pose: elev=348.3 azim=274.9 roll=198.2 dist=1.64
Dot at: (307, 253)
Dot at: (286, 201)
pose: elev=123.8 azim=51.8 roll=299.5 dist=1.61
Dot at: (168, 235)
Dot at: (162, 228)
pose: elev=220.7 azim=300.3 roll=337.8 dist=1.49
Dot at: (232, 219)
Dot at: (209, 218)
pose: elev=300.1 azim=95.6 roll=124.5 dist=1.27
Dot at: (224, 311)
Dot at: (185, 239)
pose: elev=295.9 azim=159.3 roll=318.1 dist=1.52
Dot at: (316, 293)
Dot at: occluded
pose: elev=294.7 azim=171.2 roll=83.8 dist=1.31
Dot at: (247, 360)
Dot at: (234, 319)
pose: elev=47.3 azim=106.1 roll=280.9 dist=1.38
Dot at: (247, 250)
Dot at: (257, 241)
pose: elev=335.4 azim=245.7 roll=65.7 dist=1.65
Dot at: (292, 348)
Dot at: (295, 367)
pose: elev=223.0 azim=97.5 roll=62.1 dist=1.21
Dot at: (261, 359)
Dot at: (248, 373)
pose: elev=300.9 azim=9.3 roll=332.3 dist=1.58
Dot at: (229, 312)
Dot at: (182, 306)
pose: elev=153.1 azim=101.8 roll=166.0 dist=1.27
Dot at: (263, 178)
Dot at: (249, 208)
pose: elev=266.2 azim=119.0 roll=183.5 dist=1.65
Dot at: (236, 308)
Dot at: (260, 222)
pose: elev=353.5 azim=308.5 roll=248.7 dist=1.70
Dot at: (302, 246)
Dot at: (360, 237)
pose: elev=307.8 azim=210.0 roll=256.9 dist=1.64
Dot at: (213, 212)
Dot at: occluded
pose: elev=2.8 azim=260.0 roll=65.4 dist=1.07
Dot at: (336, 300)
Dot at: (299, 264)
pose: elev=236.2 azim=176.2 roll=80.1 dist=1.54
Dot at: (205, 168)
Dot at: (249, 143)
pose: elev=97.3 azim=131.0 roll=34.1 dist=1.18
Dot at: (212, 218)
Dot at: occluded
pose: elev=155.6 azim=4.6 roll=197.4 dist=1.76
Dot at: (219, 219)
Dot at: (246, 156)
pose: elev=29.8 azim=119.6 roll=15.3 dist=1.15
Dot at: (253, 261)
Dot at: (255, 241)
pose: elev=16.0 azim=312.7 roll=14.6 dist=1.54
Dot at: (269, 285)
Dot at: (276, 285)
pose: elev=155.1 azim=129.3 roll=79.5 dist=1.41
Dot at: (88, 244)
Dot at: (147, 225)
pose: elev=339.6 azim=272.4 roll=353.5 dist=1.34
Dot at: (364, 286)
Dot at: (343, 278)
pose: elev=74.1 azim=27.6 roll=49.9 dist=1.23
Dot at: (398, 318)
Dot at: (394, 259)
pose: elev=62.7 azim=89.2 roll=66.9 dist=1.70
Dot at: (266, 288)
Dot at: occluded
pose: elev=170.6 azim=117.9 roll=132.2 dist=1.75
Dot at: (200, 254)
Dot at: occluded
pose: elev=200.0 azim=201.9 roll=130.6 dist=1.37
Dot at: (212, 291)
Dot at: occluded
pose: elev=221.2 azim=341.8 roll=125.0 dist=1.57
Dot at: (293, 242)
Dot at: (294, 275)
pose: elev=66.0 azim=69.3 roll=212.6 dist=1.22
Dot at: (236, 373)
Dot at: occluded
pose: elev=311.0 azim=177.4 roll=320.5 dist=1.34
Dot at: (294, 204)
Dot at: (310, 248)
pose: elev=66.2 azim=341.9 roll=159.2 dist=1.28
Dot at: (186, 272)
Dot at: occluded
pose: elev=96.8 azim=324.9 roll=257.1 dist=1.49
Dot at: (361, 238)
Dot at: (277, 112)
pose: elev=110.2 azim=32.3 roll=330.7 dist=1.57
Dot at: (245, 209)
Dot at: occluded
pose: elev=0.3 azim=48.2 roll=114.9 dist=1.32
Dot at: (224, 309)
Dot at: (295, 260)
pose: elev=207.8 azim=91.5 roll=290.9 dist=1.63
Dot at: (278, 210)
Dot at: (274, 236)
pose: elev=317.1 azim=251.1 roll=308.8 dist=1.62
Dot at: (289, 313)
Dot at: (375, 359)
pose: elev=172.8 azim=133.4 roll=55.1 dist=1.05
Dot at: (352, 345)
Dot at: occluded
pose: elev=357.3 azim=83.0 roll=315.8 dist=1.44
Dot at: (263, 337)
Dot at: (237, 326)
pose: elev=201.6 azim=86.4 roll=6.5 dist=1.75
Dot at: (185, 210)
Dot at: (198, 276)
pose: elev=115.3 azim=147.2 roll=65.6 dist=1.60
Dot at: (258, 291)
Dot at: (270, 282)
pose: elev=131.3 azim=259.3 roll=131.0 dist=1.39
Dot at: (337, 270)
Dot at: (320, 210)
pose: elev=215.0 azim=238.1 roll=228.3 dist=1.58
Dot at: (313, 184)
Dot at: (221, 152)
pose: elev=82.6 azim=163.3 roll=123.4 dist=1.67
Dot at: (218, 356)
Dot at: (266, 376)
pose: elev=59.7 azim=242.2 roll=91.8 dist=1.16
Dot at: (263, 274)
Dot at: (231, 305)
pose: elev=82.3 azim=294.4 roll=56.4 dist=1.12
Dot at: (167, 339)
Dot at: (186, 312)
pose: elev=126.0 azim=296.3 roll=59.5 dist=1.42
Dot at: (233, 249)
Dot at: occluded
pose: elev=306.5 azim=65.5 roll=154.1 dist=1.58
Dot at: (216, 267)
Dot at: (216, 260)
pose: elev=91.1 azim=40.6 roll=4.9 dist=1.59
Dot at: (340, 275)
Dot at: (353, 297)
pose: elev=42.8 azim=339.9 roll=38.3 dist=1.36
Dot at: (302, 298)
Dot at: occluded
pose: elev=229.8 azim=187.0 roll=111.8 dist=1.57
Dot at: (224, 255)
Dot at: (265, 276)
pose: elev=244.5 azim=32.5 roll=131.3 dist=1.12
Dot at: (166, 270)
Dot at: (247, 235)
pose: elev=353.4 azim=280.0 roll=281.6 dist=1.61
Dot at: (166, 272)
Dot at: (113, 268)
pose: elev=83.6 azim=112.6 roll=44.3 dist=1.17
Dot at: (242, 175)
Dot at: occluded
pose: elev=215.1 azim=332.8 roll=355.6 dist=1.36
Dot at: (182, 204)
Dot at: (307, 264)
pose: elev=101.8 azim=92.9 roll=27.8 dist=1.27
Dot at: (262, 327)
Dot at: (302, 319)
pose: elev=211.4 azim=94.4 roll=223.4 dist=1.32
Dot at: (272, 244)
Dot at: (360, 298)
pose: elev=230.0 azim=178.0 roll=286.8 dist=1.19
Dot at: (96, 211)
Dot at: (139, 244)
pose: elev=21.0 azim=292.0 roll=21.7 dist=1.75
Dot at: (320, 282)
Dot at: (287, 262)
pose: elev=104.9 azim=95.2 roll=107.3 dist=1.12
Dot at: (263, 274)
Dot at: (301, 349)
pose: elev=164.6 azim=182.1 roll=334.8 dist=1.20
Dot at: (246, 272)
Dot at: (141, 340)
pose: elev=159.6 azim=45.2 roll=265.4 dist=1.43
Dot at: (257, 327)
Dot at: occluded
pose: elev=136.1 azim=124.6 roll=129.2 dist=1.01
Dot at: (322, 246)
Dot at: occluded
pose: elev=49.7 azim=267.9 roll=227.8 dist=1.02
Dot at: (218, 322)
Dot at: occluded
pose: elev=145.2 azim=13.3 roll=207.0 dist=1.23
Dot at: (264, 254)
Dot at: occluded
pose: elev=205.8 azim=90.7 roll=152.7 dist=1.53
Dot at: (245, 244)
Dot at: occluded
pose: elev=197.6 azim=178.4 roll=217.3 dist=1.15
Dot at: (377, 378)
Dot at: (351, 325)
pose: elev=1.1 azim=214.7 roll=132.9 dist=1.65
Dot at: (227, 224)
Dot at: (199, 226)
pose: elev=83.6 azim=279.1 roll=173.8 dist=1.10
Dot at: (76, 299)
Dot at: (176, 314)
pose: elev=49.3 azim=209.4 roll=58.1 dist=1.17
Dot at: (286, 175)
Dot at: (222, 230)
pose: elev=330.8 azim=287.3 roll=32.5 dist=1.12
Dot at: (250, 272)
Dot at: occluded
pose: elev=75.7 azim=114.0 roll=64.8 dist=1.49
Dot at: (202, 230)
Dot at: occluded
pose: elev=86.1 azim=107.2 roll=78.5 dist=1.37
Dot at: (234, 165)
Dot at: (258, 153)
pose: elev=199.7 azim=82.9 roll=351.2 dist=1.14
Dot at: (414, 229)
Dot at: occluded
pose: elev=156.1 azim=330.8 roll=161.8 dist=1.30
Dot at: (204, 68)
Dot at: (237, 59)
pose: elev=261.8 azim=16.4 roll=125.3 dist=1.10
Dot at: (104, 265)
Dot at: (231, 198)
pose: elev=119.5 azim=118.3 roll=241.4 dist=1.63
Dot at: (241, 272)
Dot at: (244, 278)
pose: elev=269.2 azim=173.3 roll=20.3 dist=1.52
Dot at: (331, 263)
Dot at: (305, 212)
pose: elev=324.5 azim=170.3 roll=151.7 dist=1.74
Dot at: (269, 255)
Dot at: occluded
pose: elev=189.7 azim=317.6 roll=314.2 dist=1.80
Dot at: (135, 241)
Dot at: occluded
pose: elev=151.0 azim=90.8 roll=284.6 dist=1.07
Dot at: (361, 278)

..............................

**Stated problem**: Please swap "dist" for "distance" in the stretch from the line containing "pose: elev=96.8 azim=324.9" through the line containing "Dot at: (274, 236)", changing nothing else, and return only those lines.

**Complete response**:
pose: elev=96.8 azim=324.9 roll=257.1 distance=1.49
Dot at: (361, 238)
Dot at: (277, 112)
pose: elev=110.2 azim=32.3 roll=330.7 distance=1.57
Dot at: (245, 209)
Dot at: occluded
pose: elev=0.3 azim=48.2 roll=114.9 distance=1.32
Dot at: (224, 309)
Dot at: (295, 260)
pose: elev=207.8 azim=91.5 roll=290.9 distance=1.63
Dot at: (278, 210)
Dot at: (274, 236)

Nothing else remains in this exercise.